──────── RECORD EXTRACTS
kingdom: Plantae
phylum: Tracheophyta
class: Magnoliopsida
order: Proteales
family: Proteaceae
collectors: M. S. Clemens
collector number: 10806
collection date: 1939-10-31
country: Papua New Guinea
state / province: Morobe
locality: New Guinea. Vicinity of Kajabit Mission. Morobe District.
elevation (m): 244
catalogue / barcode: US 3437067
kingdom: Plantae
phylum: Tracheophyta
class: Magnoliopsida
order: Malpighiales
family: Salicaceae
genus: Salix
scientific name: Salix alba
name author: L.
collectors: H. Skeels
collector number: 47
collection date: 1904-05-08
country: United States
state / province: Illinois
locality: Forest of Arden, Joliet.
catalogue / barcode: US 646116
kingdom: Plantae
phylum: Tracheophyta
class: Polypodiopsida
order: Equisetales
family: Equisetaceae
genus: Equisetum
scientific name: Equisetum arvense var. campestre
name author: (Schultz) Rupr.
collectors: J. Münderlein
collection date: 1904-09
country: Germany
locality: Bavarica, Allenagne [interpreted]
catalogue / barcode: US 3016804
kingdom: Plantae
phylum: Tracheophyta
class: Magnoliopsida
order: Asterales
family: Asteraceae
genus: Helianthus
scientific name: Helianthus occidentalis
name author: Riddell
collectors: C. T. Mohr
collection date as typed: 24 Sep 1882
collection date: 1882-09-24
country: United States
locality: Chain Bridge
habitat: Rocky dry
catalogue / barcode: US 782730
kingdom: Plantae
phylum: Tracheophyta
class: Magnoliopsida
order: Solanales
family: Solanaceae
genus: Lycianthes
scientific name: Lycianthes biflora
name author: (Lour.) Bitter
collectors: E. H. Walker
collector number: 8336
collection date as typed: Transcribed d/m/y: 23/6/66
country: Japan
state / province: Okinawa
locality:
────────────────
▸ EXERCISE BRIEF
Can you reproduce the data above verbatim, line for line, with nothing changed or left out?

▸ RESPONSE TO THE EXERCISE
kingdom: Plantae
phylum: Tracheophyta
class: Magnoliopsida
order: Proteales
family: Proteaceae
collectors: M. S. Clemens
collector number: 10806
collection date: 1939-10-31
country: Papua New Guinea
state / province: Morobe
locality: New Guinea. Vicinity of Kajabit Mission. Morobe District.
elevation (m): 244
catalogue / barcode: US 3437067
kingdom: Plantae
phylum: Tracheophyta
class: Magnoliopsida
order: Malpighiales
family: Salicaceae
genus: Salix
scientific name: Salix alba
name author: L.
collectors: H. Skeels
collector number: 47
collection date: 1904-05-08
country: United States
state / province: Illinois
locality: Forest of Arden, Joliet.
catalogue / barcode: US 646116
kingdom: Plantae
phylum: Tracheophyta
class: Polypodiopsida
order: Equisetales
family: Equisetaceae
genus: Equisetum
scientific name: Equisetum arvense var. campestre
name author: (Schultz) Rupr.
collectors: J. Münderlein
collection date: 1904-09
country: Germany
locality: Bavarica, Allenagne [interpreted]
catalogue / barcode: US 3016804
kingdom: Plantae
phylum: Tracheophyta
class: Magnoliopsida
order: Asterales
family: Asteraceae
genus: Helianthus
scientific name: Helianthus occidentalis
name author: Riddell
collectors: C. T. Mohr
collection date as typed: 24 Sep 1882
collection date: 1882-09-24
country: United States
locality: Chain Bridge
habitat: Rocky dry
catalogue / barcode: US 782730
kingdom: Plantae
phylum: Tracheophyta
class: Magnoliopsida
order: Solanales
family: Solanaceae
genus: Lycianthes
scientific name: Lycianthes biflora
name author: (Lour.) Bitter
collectors: E. H. Walker
collector number: 8336
collection date as typed: Transcribed d/m/y: 23/6/66
country: Japan
state / province: Okinawa
locality:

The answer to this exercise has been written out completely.